Records provided section start

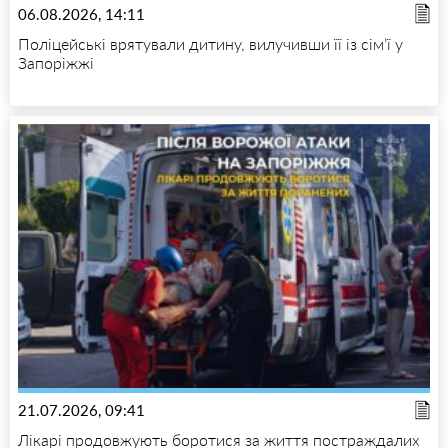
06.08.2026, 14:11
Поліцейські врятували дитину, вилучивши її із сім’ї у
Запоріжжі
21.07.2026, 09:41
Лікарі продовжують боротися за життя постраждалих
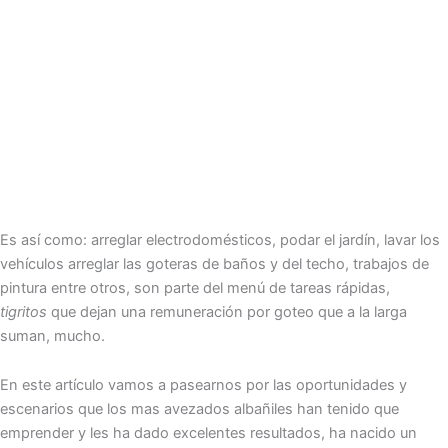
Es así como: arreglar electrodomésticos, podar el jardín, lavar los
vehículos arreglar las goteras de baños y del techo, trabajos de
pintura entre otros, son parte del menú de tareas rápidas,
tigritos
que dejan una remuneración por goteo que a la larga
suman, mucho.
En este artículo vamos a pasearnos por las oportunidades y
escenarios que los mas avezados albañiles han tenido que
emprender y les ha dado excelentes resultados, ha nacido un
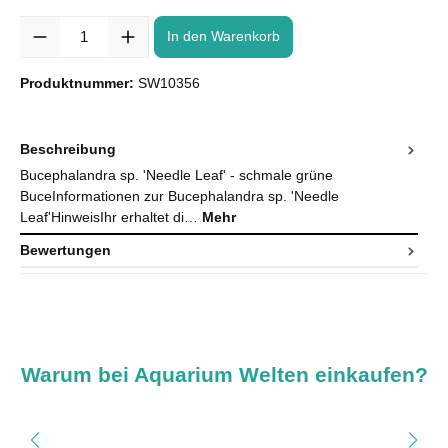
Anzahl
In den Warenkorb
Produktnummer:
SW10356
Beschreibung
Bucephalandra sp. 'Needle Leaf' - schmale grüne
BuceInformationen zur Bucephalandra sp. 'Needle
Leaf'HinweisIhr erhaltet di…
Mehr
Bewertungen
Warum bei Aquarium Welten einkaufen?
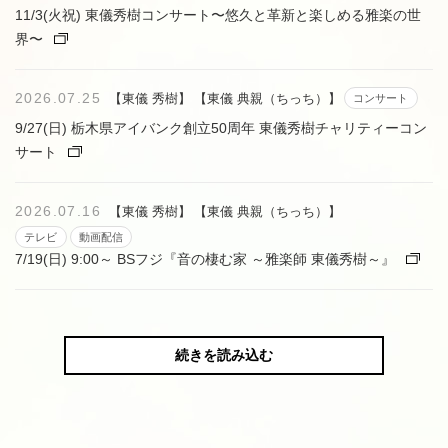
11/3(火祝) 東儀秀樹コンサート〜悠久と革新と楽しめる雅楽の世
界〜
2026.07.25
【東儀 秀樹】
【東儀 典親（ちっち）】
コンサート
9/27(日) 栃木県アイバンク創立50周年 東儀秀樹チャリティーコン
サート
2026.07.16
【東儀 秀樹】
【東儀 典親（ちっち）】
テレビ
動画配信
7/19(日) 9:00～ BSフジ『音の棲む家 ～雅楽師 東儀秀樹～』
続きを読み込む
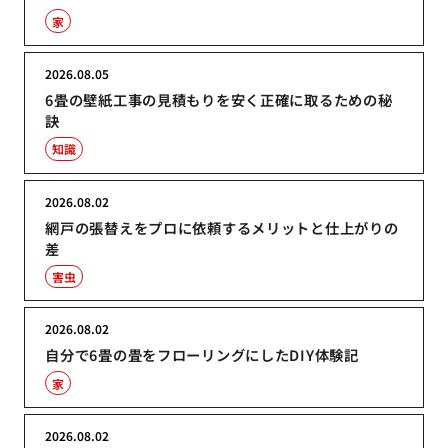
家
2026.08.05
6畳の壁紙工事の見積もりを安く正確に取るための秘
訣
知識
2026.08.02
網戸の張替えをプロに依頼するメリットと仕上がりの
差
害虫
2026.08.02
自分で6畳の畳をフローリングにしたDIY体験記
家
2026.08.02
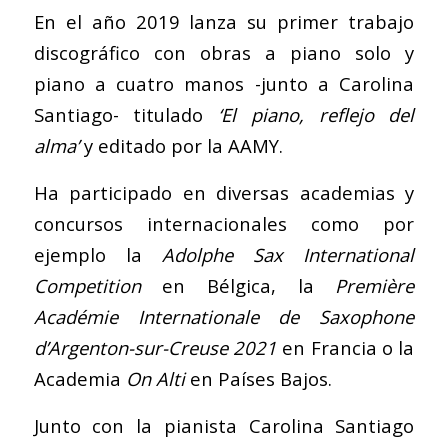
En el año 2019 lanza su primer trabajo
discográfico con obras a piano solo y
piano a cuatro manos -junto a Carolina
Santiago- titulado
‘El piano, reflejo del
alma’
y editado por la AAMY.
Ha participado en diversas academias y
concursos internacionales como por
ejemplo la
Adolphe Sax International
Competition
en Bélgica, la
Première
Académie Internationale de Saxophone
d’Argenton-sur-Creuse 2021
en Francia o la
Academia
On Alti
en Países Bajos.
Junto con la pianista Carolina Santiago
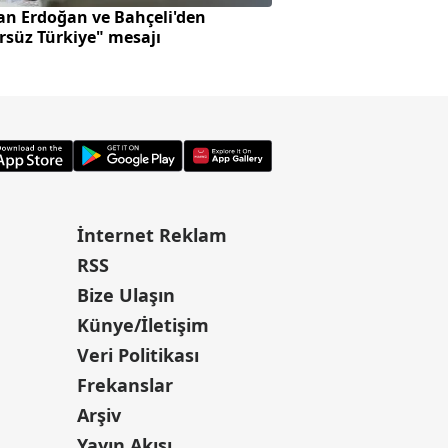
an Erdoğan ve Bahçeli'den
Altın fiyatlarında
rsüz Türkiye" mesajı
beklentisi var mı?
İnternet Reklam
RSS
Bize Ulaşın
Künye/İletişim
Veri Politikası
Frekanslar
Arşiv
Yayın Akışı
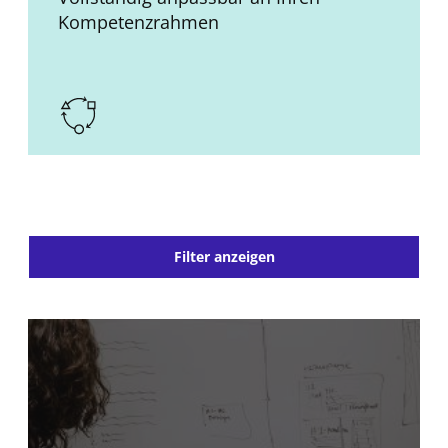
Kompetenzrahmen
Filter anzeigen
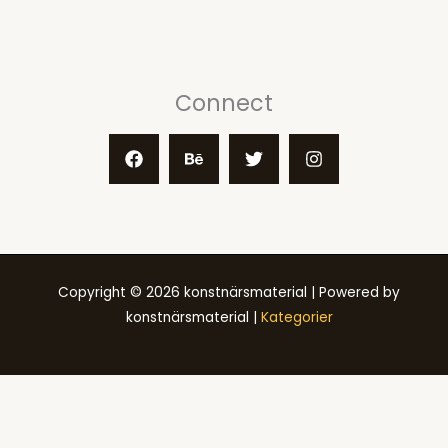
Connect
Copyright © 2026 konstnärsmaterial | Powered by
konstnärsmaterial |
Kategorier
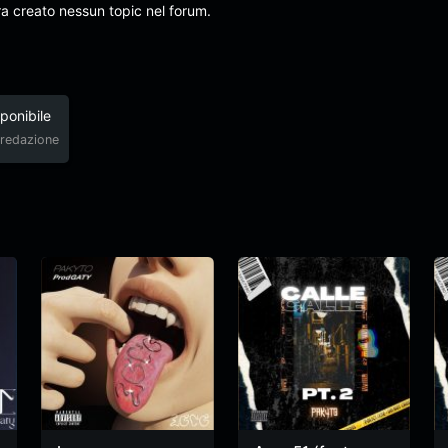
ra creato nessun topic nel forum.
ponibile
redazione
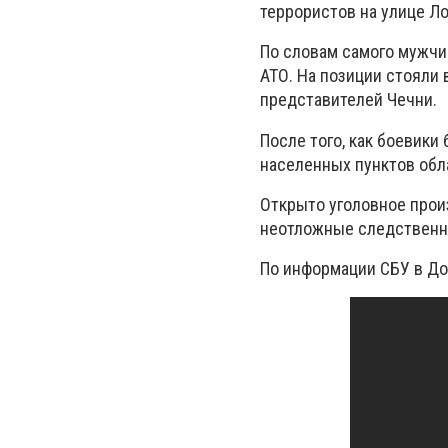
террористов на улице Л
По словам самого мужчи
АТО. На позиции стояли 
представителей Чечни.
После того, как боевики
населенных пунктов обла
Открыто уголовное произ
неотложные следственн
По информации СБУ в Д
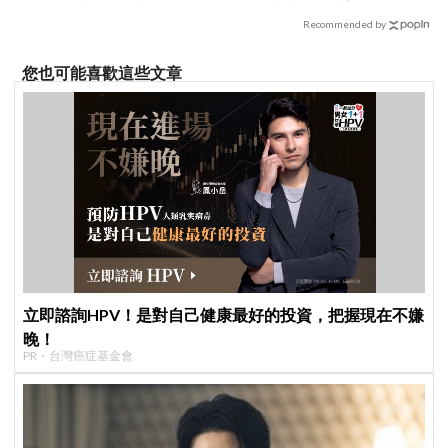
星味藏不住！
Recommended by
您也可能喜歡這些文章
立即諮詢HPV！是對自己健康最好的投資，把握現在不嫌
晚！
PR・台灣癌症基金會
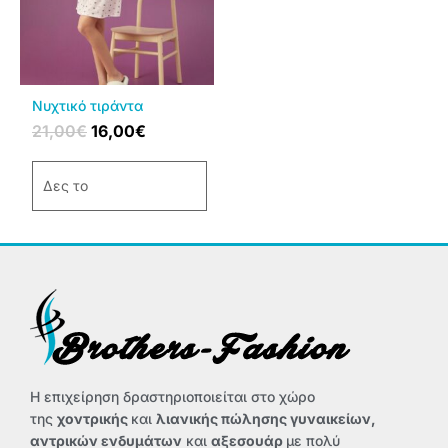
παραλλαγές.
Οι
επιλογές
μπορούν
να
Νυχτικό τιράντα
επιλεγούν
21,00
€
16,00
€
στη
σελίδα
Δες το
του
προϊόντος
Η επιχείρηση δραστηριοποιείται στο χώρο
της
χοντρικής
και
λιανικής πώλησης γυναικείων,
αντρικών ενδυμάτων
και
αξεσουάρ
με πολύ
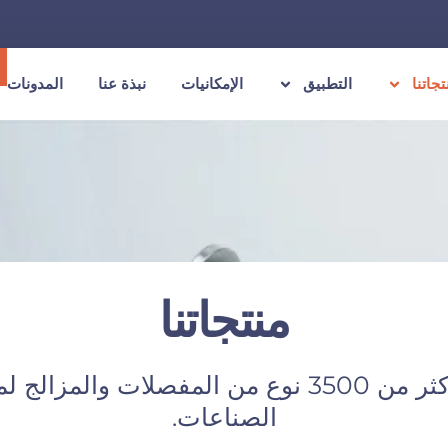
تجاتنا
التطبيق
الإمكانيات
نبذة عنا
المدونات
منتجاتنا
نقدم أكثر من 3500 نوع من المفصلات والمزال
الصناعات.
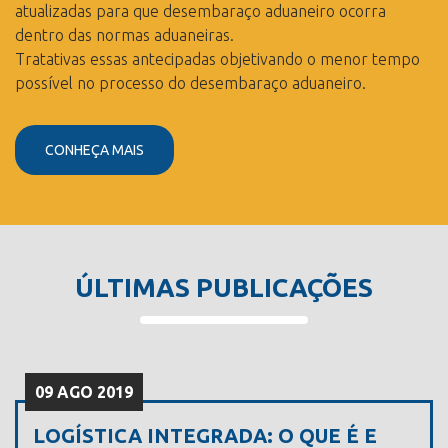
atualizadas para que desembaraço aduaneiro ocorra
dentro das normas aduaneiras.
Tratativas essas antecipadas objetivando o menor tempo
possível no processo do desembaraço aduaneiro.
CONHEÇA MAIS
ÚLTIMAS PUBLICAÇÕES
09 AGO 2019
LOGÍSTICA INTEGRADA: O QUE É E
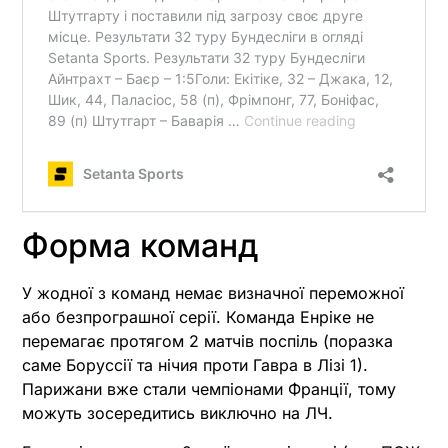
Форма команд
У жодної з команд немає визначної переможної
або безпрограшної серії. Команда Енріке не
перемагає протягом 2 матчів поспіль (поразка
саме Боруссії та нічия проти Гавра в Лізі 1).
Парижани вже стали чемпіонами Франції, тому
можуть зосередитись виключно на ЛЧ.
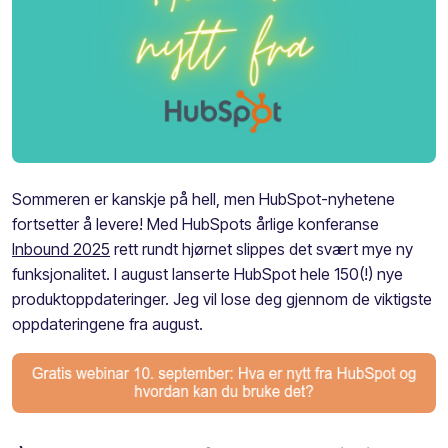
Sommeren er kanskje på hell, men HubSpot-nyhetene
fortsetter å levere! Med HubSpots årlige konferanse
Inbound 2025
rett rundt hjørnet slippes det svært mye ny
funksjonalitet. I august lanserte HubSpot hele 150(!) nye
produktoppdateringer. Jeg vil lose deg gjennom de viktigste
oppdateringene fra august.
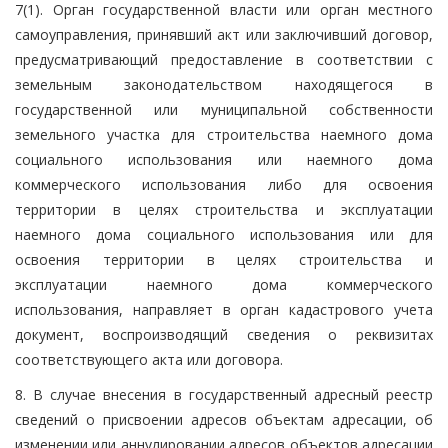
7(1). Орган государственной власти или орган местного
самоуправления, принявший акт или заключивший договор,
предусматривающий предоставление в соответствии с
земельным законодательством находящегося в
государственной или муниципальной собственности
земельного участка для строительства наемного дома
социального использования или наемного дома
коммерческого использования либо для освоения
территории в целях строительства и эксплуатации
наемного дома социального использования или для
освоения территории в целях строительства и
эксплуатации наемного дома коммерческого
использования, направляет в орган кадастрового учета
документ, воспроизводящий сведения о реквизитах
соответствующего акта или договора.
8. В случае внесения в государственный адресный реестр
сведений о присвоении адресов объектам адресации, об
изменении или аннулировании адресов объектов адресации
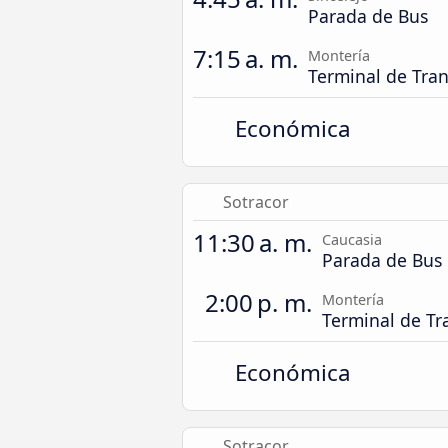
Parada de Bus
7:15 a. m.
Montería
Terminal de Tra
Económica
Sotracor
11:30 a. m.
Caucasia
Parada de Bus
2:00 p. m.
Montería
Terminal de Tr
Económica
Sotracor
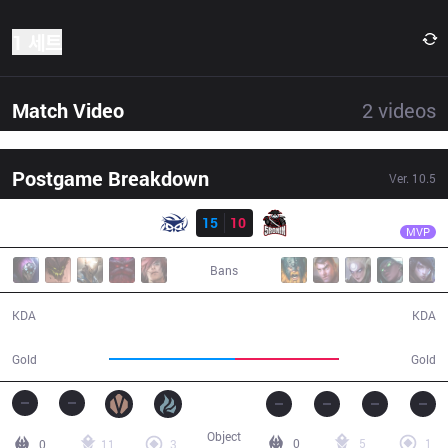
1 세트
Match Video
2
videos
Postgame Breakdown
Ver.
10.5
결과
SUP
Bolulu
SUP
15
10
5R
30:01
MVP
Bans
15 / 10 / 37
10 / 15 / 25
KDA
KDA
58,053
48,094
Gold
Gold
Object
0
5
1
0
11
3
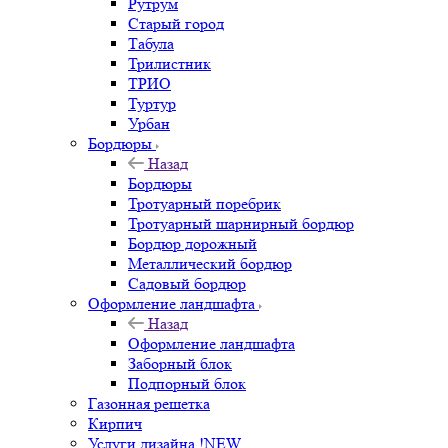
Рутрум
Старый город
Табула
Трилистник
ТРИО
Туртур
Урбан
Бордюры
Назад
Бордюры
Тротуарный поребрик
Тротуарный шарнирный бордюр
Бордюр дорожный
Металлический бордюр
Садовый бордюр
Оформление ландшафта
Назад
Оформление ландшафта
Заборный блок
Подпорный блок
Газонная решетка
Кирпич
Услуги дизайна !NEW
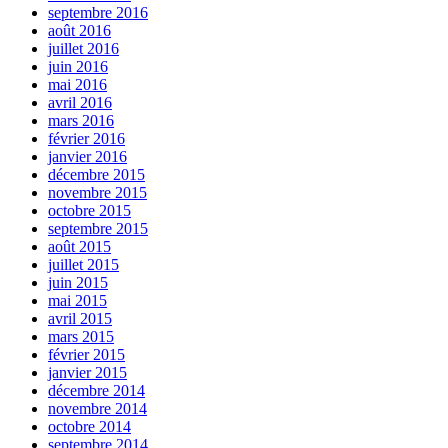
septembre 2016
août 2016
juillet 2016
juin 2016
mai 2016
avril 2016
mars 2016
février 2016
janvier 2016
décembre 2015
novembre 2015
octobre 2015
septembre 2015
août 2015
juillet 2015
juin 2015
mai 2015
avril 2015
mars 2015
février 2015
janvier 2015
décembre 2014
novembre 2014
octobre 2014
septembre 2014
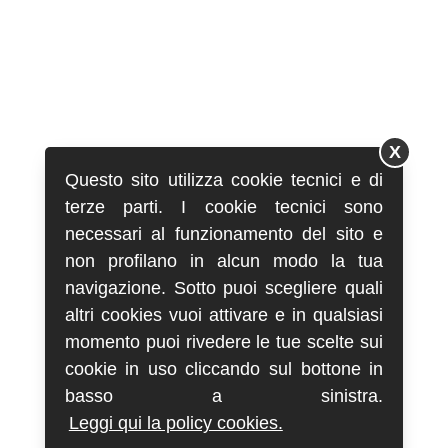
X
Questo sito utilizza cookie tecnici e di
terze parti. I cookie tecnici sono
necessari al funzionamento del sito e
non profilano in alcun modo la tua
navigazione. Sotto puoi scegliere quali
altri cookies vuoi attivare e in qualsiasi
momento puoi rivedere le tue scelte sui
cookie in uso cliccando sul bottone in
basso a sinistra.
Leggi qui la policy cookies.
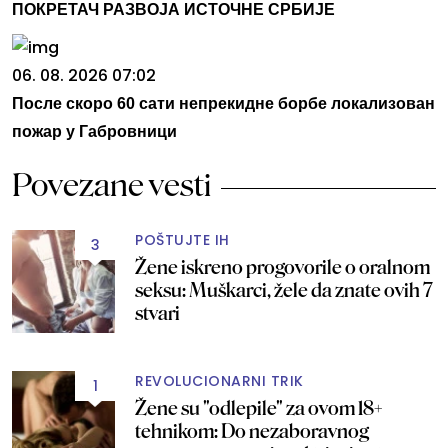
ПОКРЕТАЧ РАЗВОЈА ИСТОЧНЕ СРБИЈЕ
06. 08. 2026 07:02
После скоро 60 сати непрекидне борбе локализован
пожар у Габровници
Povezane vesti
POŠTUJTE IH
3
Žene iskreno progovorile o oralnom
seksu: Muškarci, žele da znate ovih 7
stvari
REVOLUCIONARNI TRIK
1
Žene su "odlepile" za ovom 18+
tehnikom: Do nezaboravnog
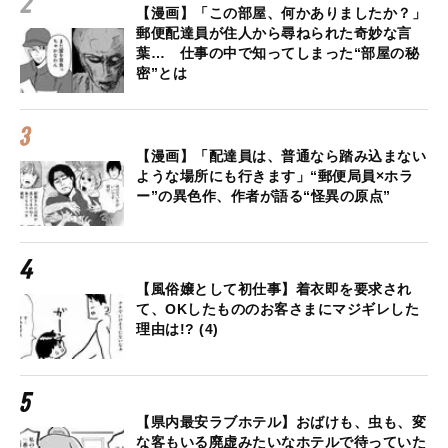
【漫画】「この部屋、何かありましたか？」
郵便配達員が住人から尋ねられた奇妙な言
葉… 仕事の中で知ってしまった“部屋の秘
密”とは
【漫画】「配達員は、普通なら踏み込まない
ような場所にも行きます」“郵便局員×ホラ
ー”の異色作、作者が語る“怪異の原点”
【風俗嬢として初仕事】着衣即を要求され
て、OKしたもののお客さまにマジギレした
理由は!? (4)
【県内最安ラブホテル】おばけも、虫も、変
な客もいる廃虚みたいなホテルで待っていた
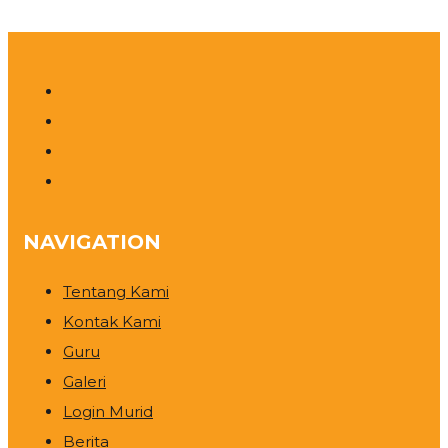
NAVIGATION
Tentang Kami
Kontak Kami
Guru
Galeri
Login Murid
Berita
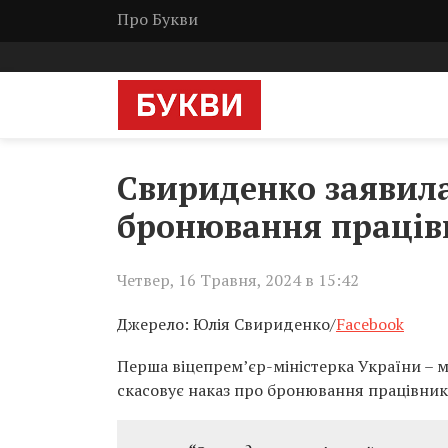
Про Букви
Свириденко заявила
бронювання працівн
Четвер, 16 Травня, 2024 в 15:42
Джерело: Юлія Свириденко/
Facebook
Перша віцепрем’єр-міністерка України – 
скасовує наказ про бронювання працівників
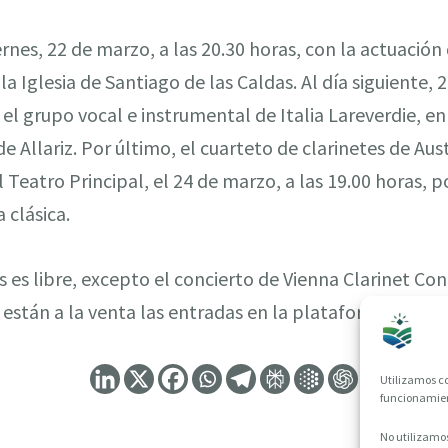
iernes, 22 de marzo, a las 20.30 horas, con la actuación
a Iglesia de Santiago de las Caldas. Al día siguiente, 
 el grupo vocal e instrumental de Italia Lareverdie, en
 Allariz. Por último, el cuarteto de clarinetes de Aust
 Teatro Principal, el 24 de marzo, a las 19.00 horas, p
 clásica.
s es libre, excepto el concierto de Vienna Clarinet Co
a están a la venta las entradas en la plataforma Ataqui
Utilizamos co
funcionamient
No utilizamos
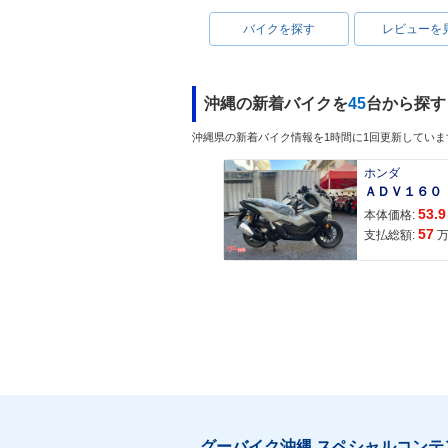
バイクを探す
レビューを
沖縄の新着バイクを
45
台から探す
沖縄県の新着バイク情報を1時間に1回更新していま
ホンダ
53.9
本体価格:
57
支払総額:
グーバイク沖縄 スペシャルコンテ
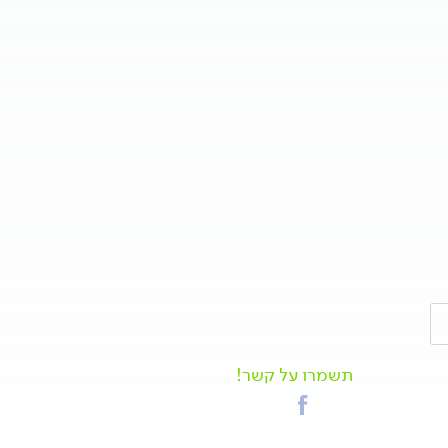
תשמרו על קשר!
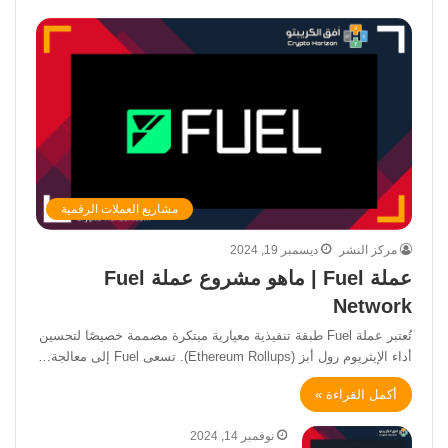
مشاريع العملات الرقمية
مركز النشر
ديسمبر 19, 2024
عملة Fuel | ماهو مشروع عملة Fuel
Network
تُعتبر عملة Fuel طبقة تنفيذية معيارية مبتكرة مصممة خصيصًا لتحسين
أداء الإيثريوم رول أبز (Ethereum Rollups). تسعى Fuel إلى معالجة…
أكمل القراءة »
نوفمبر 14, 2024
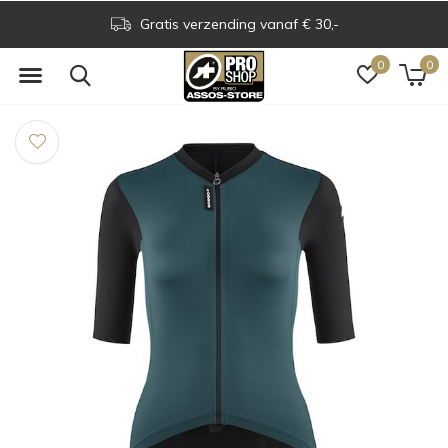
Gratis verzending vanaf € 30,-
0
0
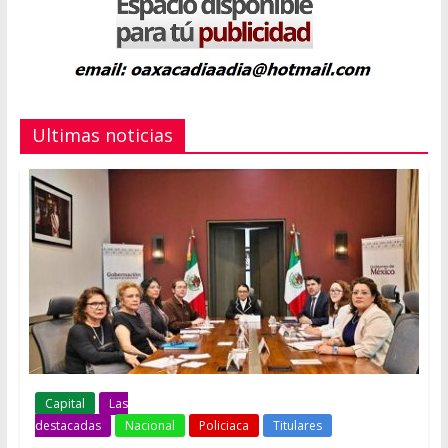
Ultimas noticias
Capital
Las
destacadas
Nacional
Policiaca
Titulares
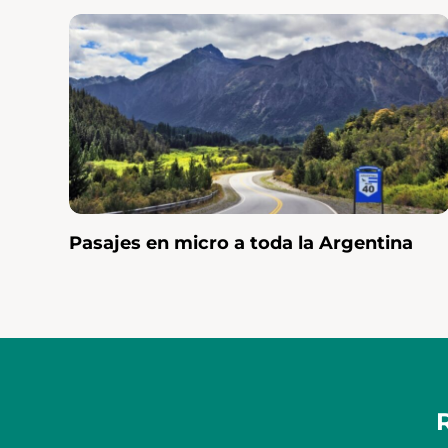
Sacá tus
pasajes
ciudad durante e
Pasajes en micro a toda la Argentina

Records provided section end

Reproduce the data above exactly, but only from the line containing "21.07.2026, 09:41" through the line containing "escenarios que los"; skip the pictures.

21.07.2026, 09:41
Лікарі продовжують боротися за життя постраждалих
Es así como: arreglar electrodomésticos, podar el jardín, lavar los
vehículos arreglar las goteras de baños y del techo, trabajos de
pintura entre otros, son parte del menú de tareas rápidas,
tigritos
que dejan una remuneración por goteo que a la larga
suman, mucho.
En este artículo vamos a pasearnos por las oportunidades y
escenarios que los mas avezados albañiles han tenido que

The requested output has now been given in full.